『風と共に散る』(ダグラス・サーク、1956)

 「メロドラマ」という言葉がその内に孕むどこか楽天的なイメージほど本作からかけ離れたものは無い。メロドラマの巨匠ダグラス・サークが撮った本作において描かれるのは徹底してすれ違う人間の有様である。石油会社のミッチ(ロック・ハドソン)とその親友であり若社長であるガイル(ロバート・スタック)、ガイルの妻ルーシー(ローレン・バコール)とガイルの妹マリリー(ドロシー・マローン)の四人が主な登場人物であり、ミッチはルーシーに惚れているが親友を思って言い出せず、マリリーはミッチのことを愛しているがミッチは振り向いてはくれない、といった具合にその四人の関係がほどよい構図に収まってくれることはない。円滑進んでいたかに見えたガイルとルーシーの関係でさえ、不在の胎児によって亀裂が走ることになるだろう。
 そして一度入った亀裂は修復されない。吉兆であるはずのルーシーの妊娠の知らせも、ガイルに下された種無しの診断の後では、またミッチとルーシーが二人で出かけるのを目撃された後では、遅すぎるのだ。画面に残されるのはその「取り返しのつかなさ」という感覚だけである。(それは今作の物語構造が映画の冒頭とラストを現在時として提示し、中盤において過去の出来事を語る、という一種の円環構造となっていることでも強調される。つまり最初に破滅が描かれ、一度時間は戻るがあとは破滅への道をひたすら突き進む、といった具合に。)そして登場人物達はその「取り返しのつかなさ」という感覚を意識しながらもまさにそれが取り返しがつかないもののゆえに一気に破滅への道を辿る。破滅した現在から逃れるために彼らが出来ることはそれ以前のまだマシであった世界のイメージ、過去の幸福なイメージにすがることだけである(ミッチとガイルとマリリーの幼年時代の川辺の思い出)。取り返しのつかない(もう戻れはしない)過去に希望を抱くこと、この屈折した行為にしか幸福のイメージを見出せないとは何と悲劇的なことであろうか。

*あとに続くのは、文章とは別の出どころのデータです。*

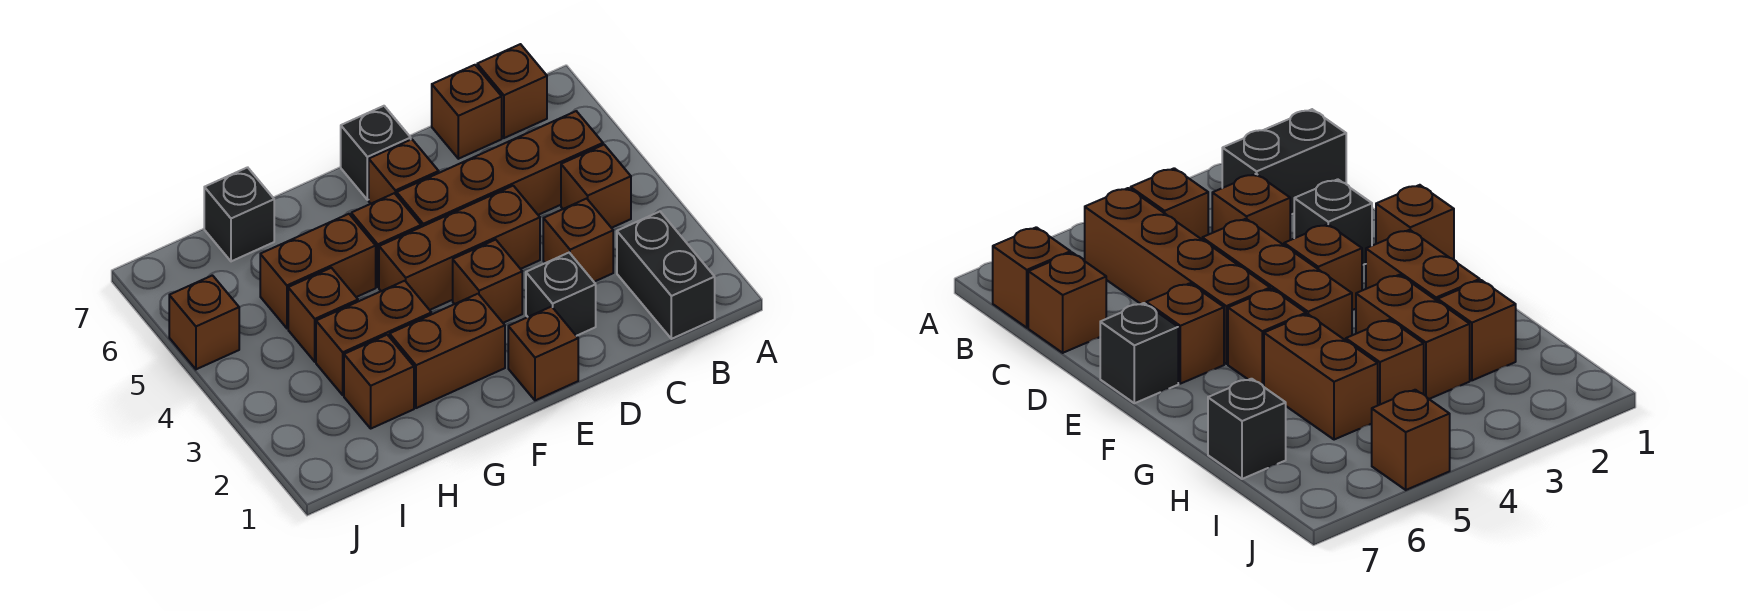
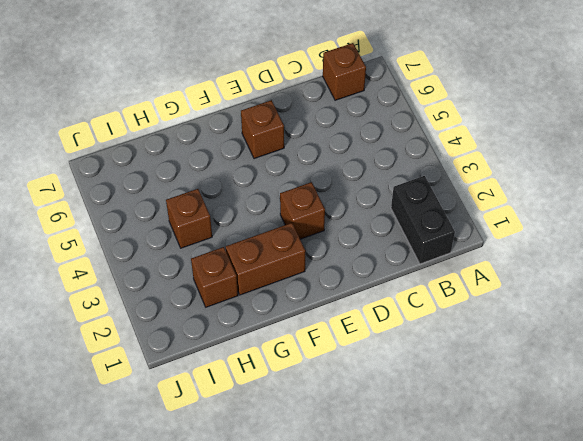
none -> brown brick B4 level 1
none -> brown brick B5:E5 level 1
none -> brown brick C3 level 1

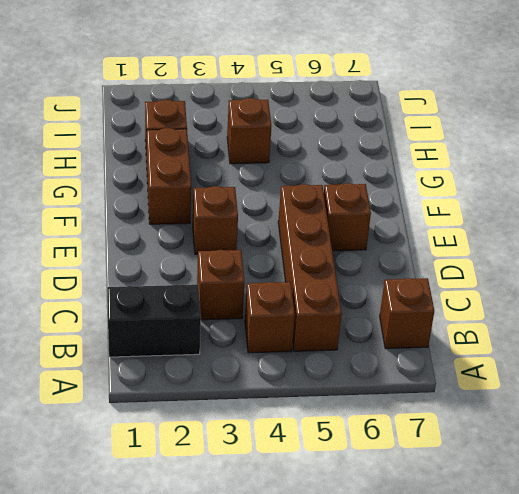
none -> brown brick C7 level 1
none -> black brick D2 level 1
none -> brown brick D4:F4 level 1

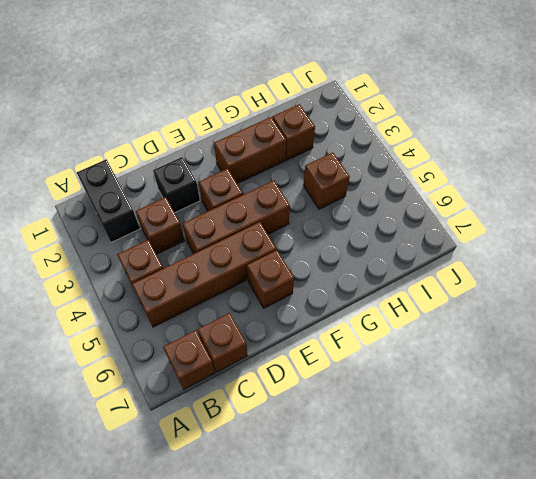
none -> brown brick E1 level 1
none -> black brick E7 level 1
none -> brown brick F5 level 1

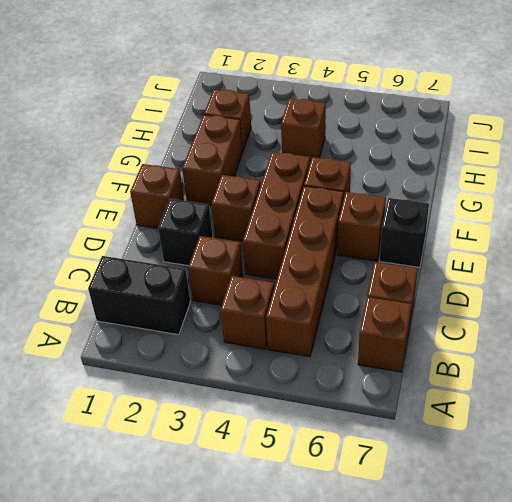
none -> brown brick G3:H3 level 1
none -> brown brick G5:H5 level 1
none -> black brick H7 level 1

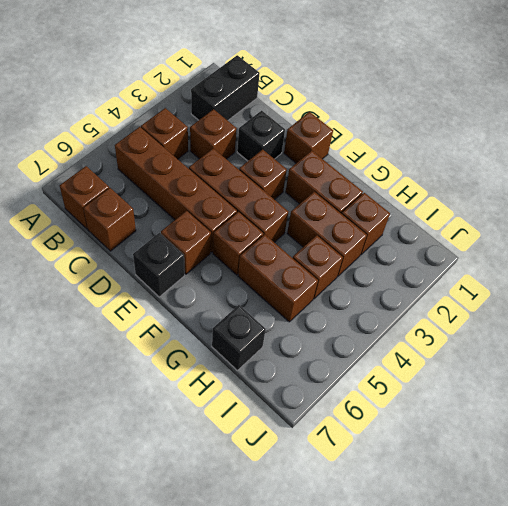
none -> brown brick J5 level 1

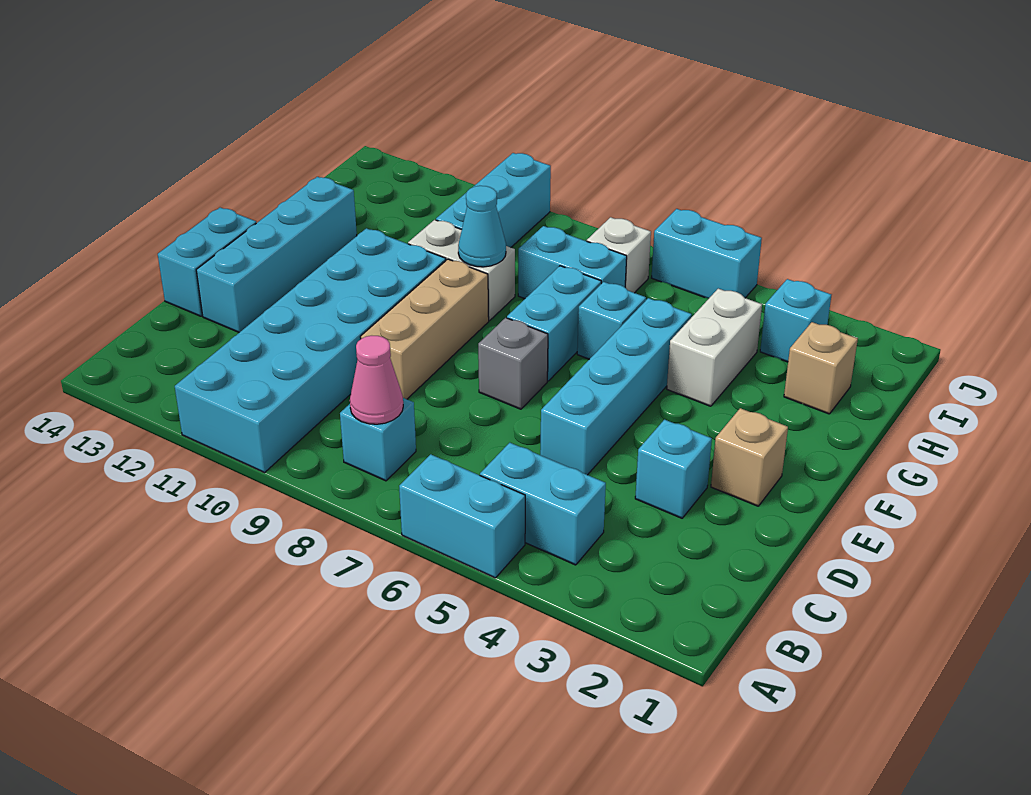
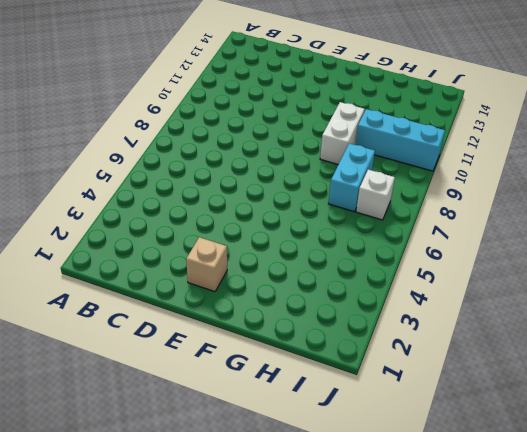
none -> cyan brick A5:A6 level 1
none -> cyan brick A10:F11 level 1
none -> cyan brick B4:B5 level 1

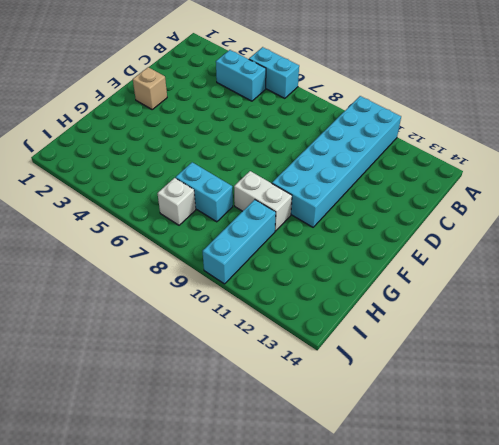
none -> cyan brick B8 level 1
none -> cyan brick D3 level 1
none -> cyan brick D5:G5 level 1

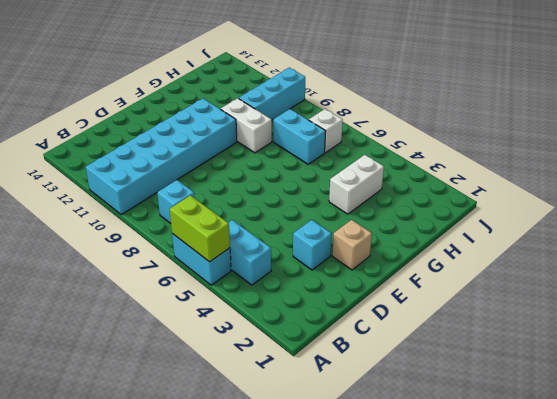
lime brick A5:A6 level 2 -> none
none -> cyan brick D5:G5 level 1
none -> tan brick D9:F9 level 1
none -> cyan brick D13:G13 level 1

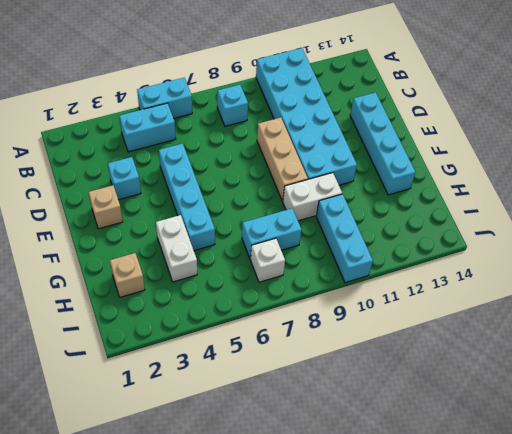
none -> cyan brick D14:E14 level 1
none -> grey brick E7 level 1
none -> cyan brick F7:G7 level 1

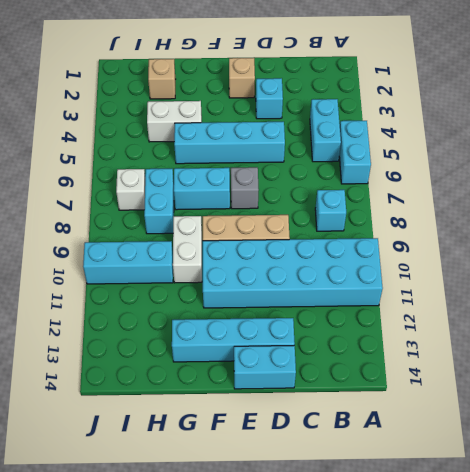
none -> cyan brick G6 level 1
none -> cyan brick I3 level 1
none -> cyan brick J5:J6 level 1

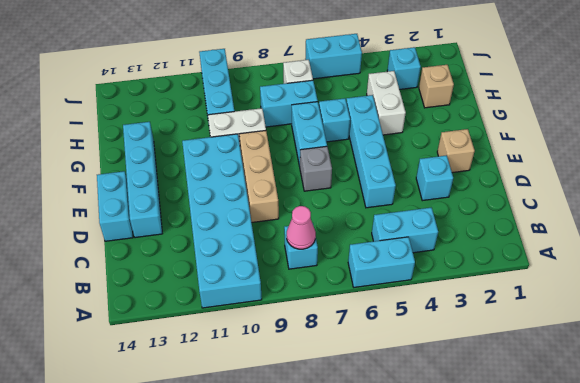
none -> cyan cone G9 level 2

 しかしそれだけでは終わらないのが本作の恐ろしさである。注意しなければいけないことは三人の幼年時代のイメージが画面から周到に排除させられていることだ。三人の幸福なイメージがフラッシュバックでインサートされていればその対比で現在の悲劇性が浮かび上がると考えるのが普通なのだから、これは作劇上のミスと考えられるかもしれない。しかしそのイメージは画面にはない。そこで恐ろしい仮定が浮かび上がる。すなわち、過去においても幸福なイメージなど無かったのではないか、と。無論これは推測にすぎないが、少なくとも、この破滅した現在において幸福なイメージが入り込む余地はない、と映画が言っていると読むことは出来る。破滅していく現在をその破滅を止めることも出来ず、また、もはやそこから一時も逃れることが出来ない。こんな絶望があるだろうか。
 映画はラストにおいてミッチとルーシーの旅立ちを描いて終わる。ガイル家にほぼ場所を限定して描かれていた破滅の物語が、その場所から出て行くことでようやく終わるのだ。二人の旅立ちが破滅の物語からの脱出なのか、あるいはまた新たな破滅への物語にすぎないのか、それはもちろんわからないが。